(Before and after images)
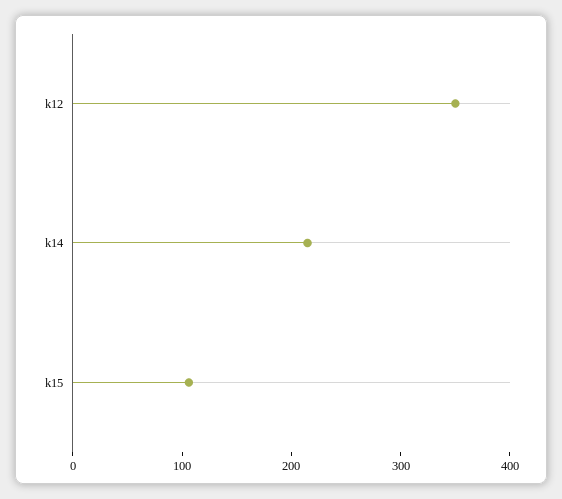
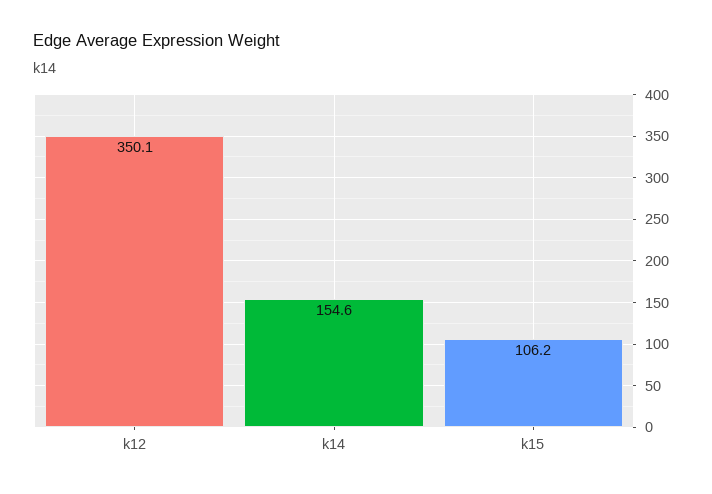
  {
    "k12": 350.1,
-   "k14": 220,
+   "k14": 154.6,
    "k15": 106.2
  }

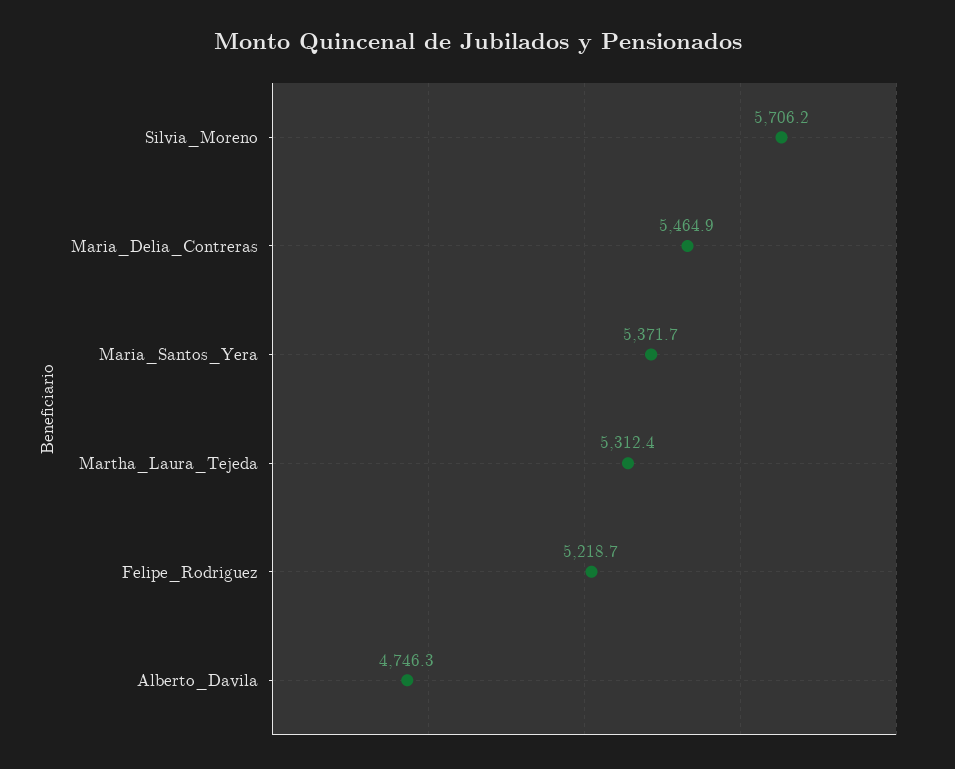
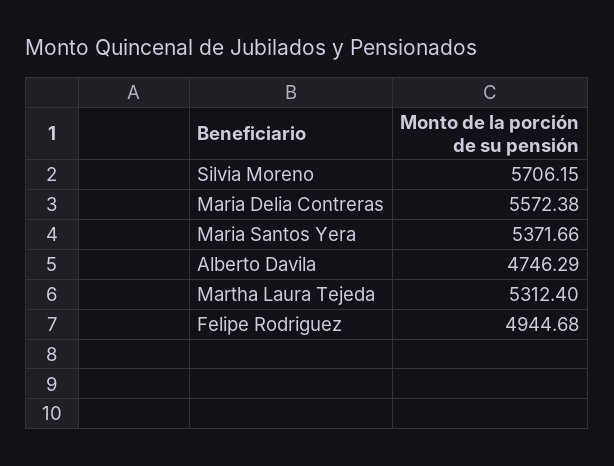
  {
    "Silvia_Moreno": 5706.15,
-   "Maria_Delia_Contreras": 5464.9,
+   "Maria_Delia_Contreras": 5572.38,
    "Maria_Santos_Yera": 5371.66,
    "Martha_Laura_Tejeda": 5312.4,
-   "Felipe_Rodriguez": 5218.7,
+   "Felipe_Rodriguez": 4944.68,
    "Alberto_Davila": 4746.29
  }

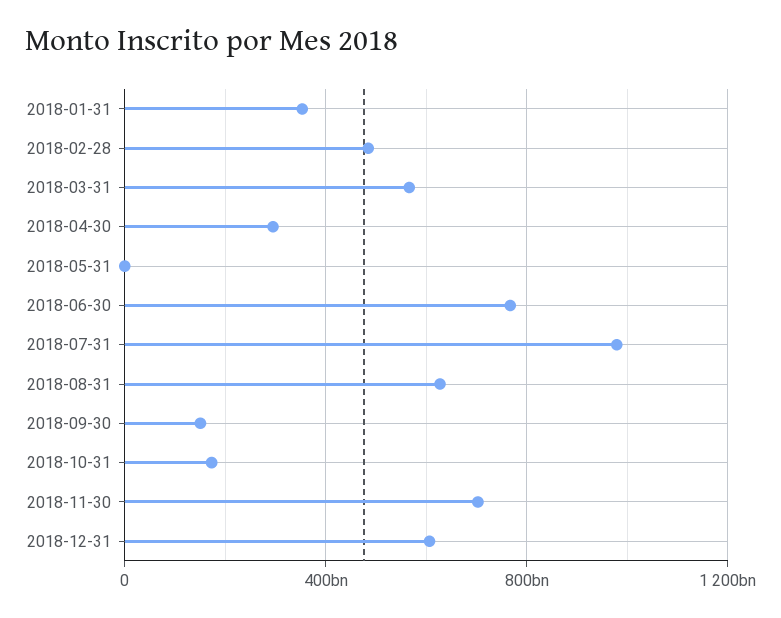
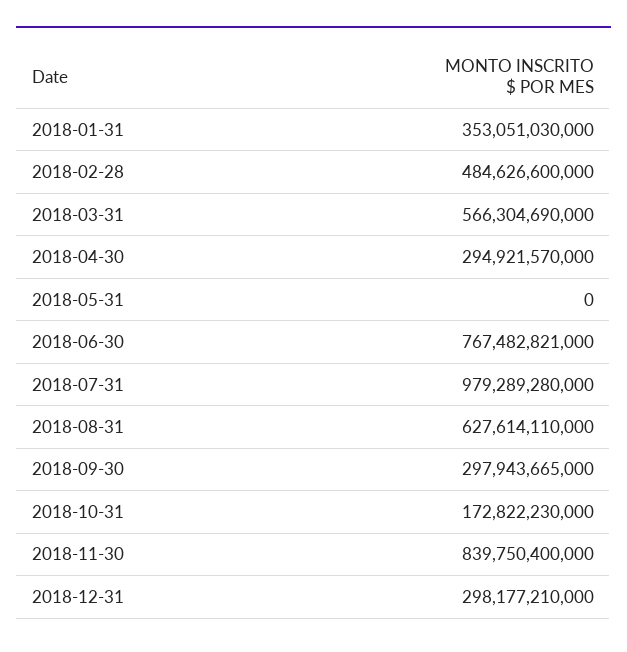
  {
    "2018-01-31": 353051030000,
    "2018-02-28": 484626600000,
    "2018-03-31": 566304690000,
    "2018-04-30": 294921570000,
    "2018-05-31": 0,
    "2018-06-30": 767482821000,
    "2018-07-31": 979289280000,
    "2018-08-31": 627614110000,
-   "2018-09-30": 150000000000,
+   "2018-09-30": 297943665000,
    "2018-10-31": 172822230000,
-   "2018-11-30": 700000000000,
+   "2018-11-30": 839750400000,
-   "2018-12-31": 600000000000
+   "2018-12-31": 298177210000
  }

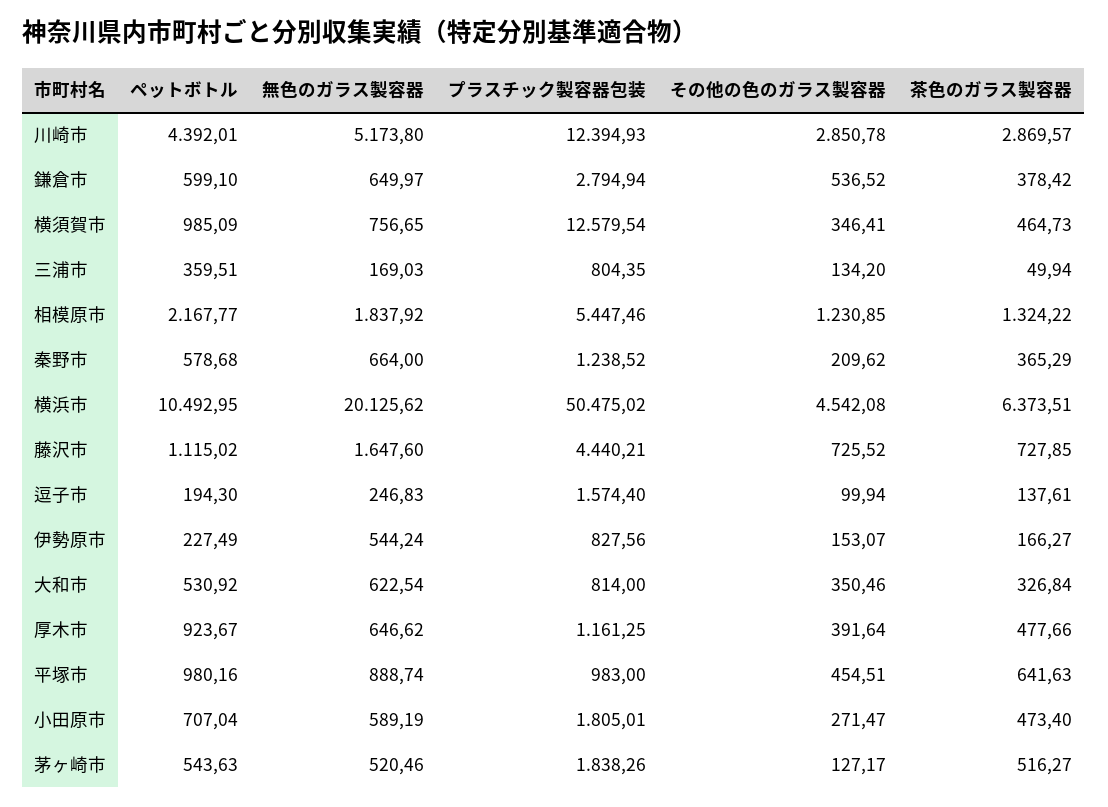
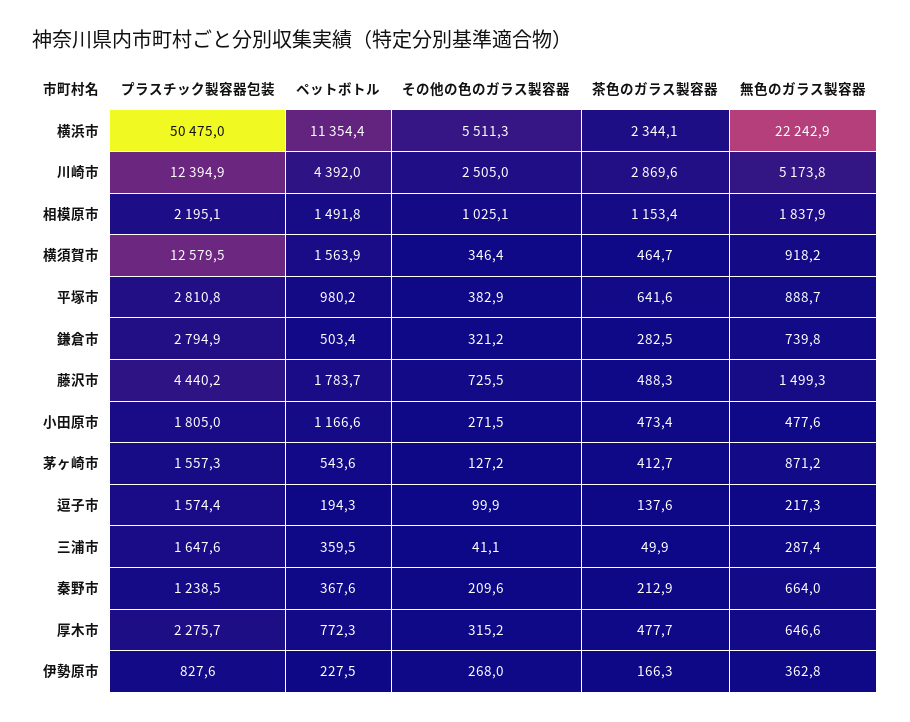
  {
    "ペットボトル": {
      "川崎市": 4392.01,
-     "鎌倉市": 599.1,
+     "鎌倉市": 503.4,
-     "横須賀市": 985.09,
+     "横須賀市": 1563.9,
      "三浦市": 359.51,
-     "相模原市": 2167.77,
+     "相模原市": 1491.8,
-     "秦野市": 578.68,
+     "秦野市": 367.6,
-     "横浜市": 10492.95,
+     "横浜市": 11354.4,
-     "藤沢市": 1115.02,
+     "藤沢市": 1783.7,
      "逗子市": 194.3,
      "伊勢原市": 227.49,
-     "大和市": 530.92,
-     "厚木市": 923.67,
+     "厚木市": 772.3,
      "平塚市": 980.16,
-     "小田原市": 707.04,
+     "小田原市": 1166.6,
      "茅ヶ崎市": 543.63
    },
    "無色のガラス製容器": {
      "川崎市": 5173.8,
-     "鎌倉市": 649.97,
+     "鎌倉市": 739.8,
-     "横須賀市": 756.65,
+     "横須賀市": 918.2,
-     "三浦市": 169.03,
+     "三浦市": 287.4,
      "相模原市": 1837.92,
      "秦野市": 664,
-     "横浜市": 20125.62,
+     "横浜市": 22242.9,
-     "藤沢市": 1647.6,
+     "藤沢市": 1499.3,
-     "逗子市": 246.83,
+     "逗子市": 217.3,
-     "伊勢原市": 544.24,
+     "伊勢原市": 362.8,
-     "大和市": 622.54,
      "厚木市": 646.62,
      "平塚市": 888.74,
-     "小田原市": 589.19,
+     "小田原市": 477.6,
-     "茅ヶ崎市": 520.46
+     "茅ヶ崎市": 871.2
    },
    "プラスチック製容器包装": {
      "川崎市": 12394.93,
      "鎌倉市": 2794.94,
      "横須賀市": 12579.54,
-     "三浦市": 804.35,
+     "三浦市": 1647.6,
-     "相模原市": 5447.46,
+     "相模原市": 2195.1,
      "秦野市": 1238.52,
      "横浜市": 50475.02,
      "藤沢市": 4440.21,
      "逗子市": 1574.4,
      "伊勢原市": 827.56,
-     "大和市": 814,
-     "厚木市": 1161.25,
+     "厚木市": 2275.7,
-     "平塚市": 983,
+     "平塚市": 2810.8,
      "小田原市": 1805.01,
-     "茅ヶ崎市": 1838.26
+     "茅ヶ崎市": 1557.3
    },
    "その他の色のガラス製容器": {
-     "川崎市": 2850.78,
+     "川崎市": 2505,
-     "鎌倉市": 536.52,
+     "鎌倉市": 321.2,
      "横須賀市": 346.41,
-     "三浦市": 134.2,
+     "三浦市": 41.1,
-     "相模原市": 1230.85,
+     "相模原市": 1025.1,
      "秦野市": 209.62,
-     "横浜市": 4542.08,
+     "横浜市": 5511.3,
      "藤沢市": 725.52,
      "逗子市": 99.94,
-     "伊勢原市": 153.07,
+     "伊勢原市": 268,
-     "大和市": 350.46,
-     "厚木市": 391.64,
+     "厚木市": 315.2,
-     "平塚市": 454.51,
+     "平塚市": 382.9,
      "小田原市": 271.47,
      "茅ヶ崎市": 127.17
    },
    "茶色のガラス製容器": {
      "川崎市": 2869.57,
-     "鎌倉市": 378.42,
+     "鎌倉市": 282.5,
      "横須賀市": 464.73,
      "三浦市": 49.94,
-     "相模原市": 1324.22,
+     "相模原市": 1153.4,
-     "秦野市": 365.29,
+     "秦野市": 212.9,
-     "横浜市": 6373.51,
+     "横浜市": 2344.1,
-     "藤沢市": 727.85,
+     "藤沢市": 488.3,
      "逗子市": 137.61,
      "伊勢原市": 166.27,
-     "大和市": 326.84,
      "厚木市": 477.66,
      "平塚市": 641.63,
      "小田原市": 473.4,
-     "茅ヶ崎市": 516.27
+     "茅ヶ崎市": 412.7
    }
  }

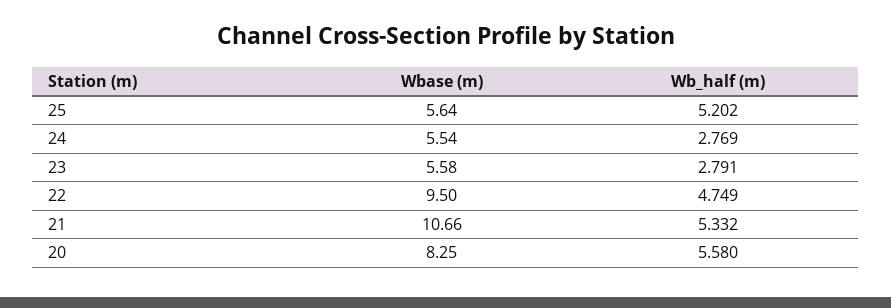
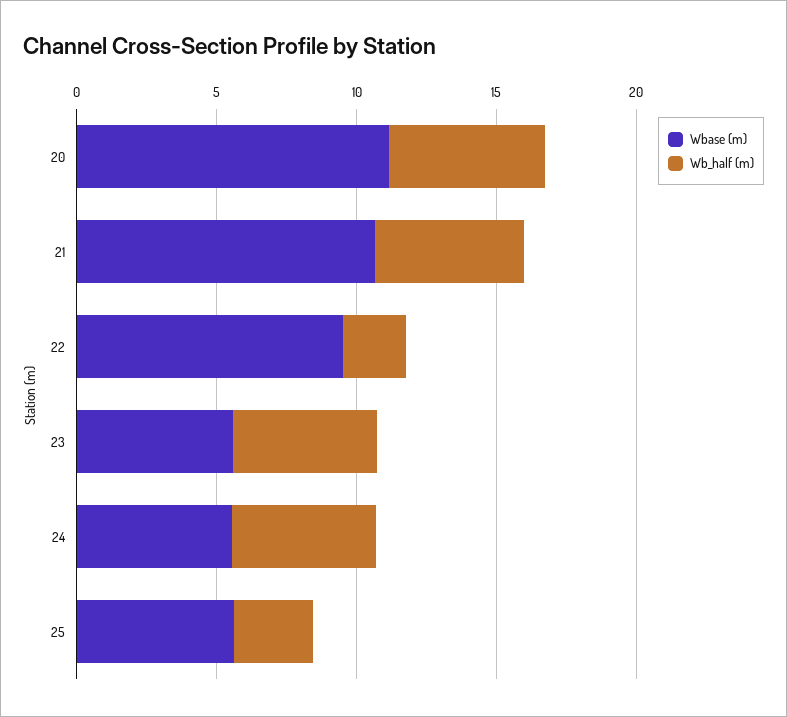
  {
    "Wbase (m)": {
      "25": 5.64,
      "24": 5.54,
      "23": 5.58,
      "22": 9.5,
      "21": 10.66,
-     "20": 8.25
+     "20": 11
    },
    "Wb_half (m)": {
-     "25": 5.202,
+     "25": 3,
-     "24": 2.769,
+     "24": 5,
-     "23": 2.791,
+     "23": 5,
-     "22": 4.749,
+     "22": 2,
      "21": 5.332,
      "20": 5.58
    }
  }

- **Exercise directions**
Which of the lines above mention the word "伊勢原市"? Pull those lines out.

- **Solution to this problem**
      "伊勢原市": 227.49,
-     "伊勢原市": 544.24,
+     "伊勢原市": 362.8,
      "伊勢原市": 827.56,
-     "伊勢原市": 153.07,
+     "伊勢原市": 268,
      "伊勢原市": 166.27,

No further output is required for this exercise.